The newly levelled area around the greenhouse is in preparation for some coldframes from Rhino Greenhouses which will extend our protected growing options and give us an important area for propagation later in the year. Rhino delivered some wonderful raised beds this week which are now being filled and will be planted up next week. They are powdered coated steel, so will outlast most timber raised beds, and they are the same colour as the greenhouse so we are rather pleased with the overall effect.

Our other preoccupation this week has been with various pests. Blackfly have appeared on the cardoons and broad beans. We are giving them the garlic spray treatment on the cardoons. The best technique for the broad beans is to pinch out the top growth before the blackfly arrive as they prefer the new growth. It’s not too late if they are already there, along with the ants which milk them for the honeydew they secrete. Pinching out the tops will improve pod size, and the tops are delicious steamed and buttered.

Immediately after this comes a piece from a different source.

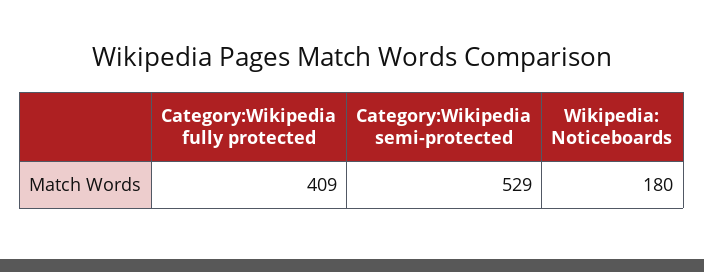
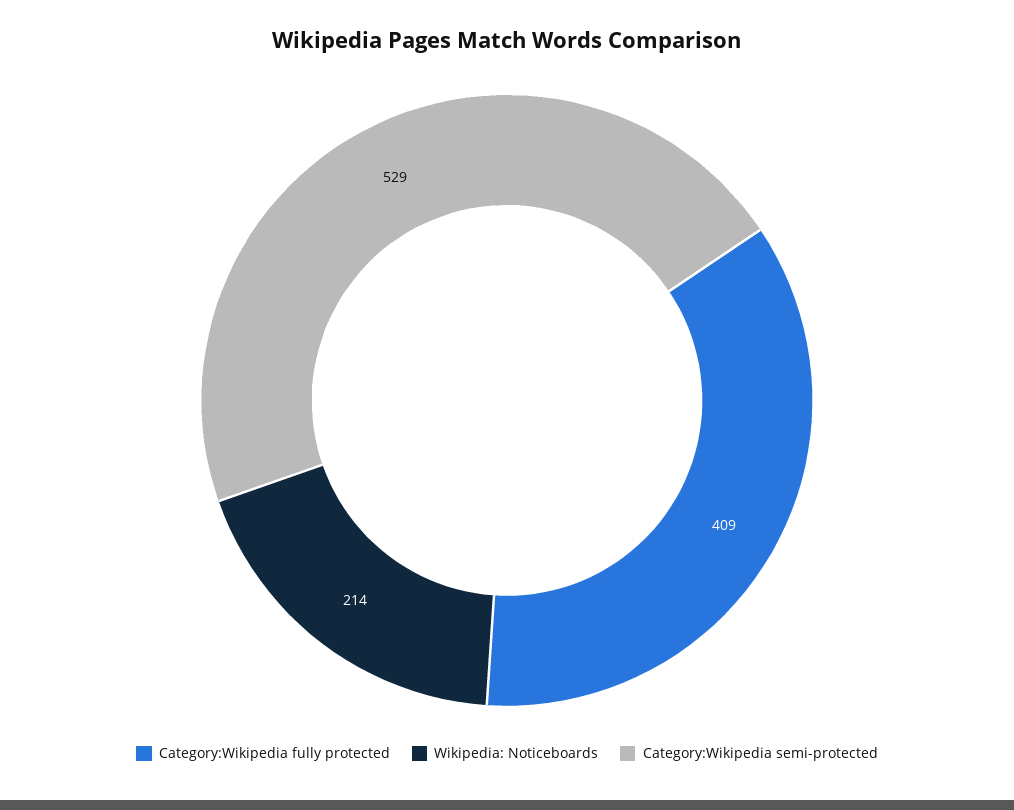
Wikipedia: Noticeboards: 180 -> 214

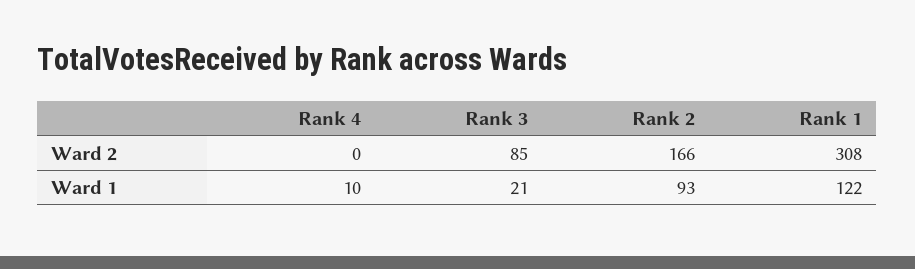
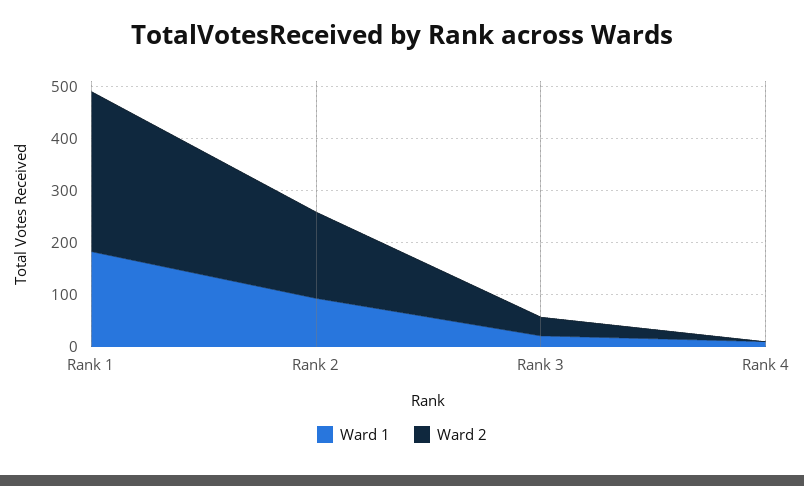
Ward 2, Rank 3: 85 -> 40
Ward 1, Rank 1: 122 -> 180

A few rabbits seem to have made their way into the Walled Garden. We don’t think they live there, but they must have been coming in at night to feast on our new plants. So we have secured the one gate which was not rabbit proof, and we have put netting around a small pear tree which they had been munching. Sadly they seem to have completely destroyed the second pear we planted at the same time. We have also needed to protect plants from pigeons. They have stripped the winter kale in the brassica raised bed, so we have built a lightweight frame covered with fruit cage netting, and the kale is already recovering.

Don’t forget we have a stand at the Royal Norfolk Show in the Horticultural Area marquee. If you are planning to be there do come and see us. We would love to meet you and will be giving away a free course to someone who can identify 10 plants correctly (common names or botanical latin accepted!).

Courses with availability in the next month:

Happy Houseplants 29th June (includes a macramé plant holder workshop)
Better Borders 5th July
Planting for Year Round Colour12th July
Floristry Day with Sarah Hammond of English Peonies 13th July

Plant of the Week

Dianthus barbatus

Dianthus barbatus

Dianthus barbatus is commonly known as Sweet William. There are many stories to explain the origin of the common name. It could be named after William Shakespeare, St William of York or William the Conqueror. Sweet William is a favourite name for lovelorn young men in English folkloric ballads and when the Kate Middleton married Prince William in 2011 she included Sweet William in her bouquet as a tribute to her bridegroom.

Whatever the origin of the name, Sweet William is a popular perennial plant in informal, cottage style gardens. It self seeds and spreads easily and is also a very useful cut flower which can often be found for sale outside garden gates around the county at this time of year. It is easy to grow, will flower in a range of pinks, reds and white, and butterflies, bees and other pollinators love the colourful, fragrant member of the carnation family as much as many of us.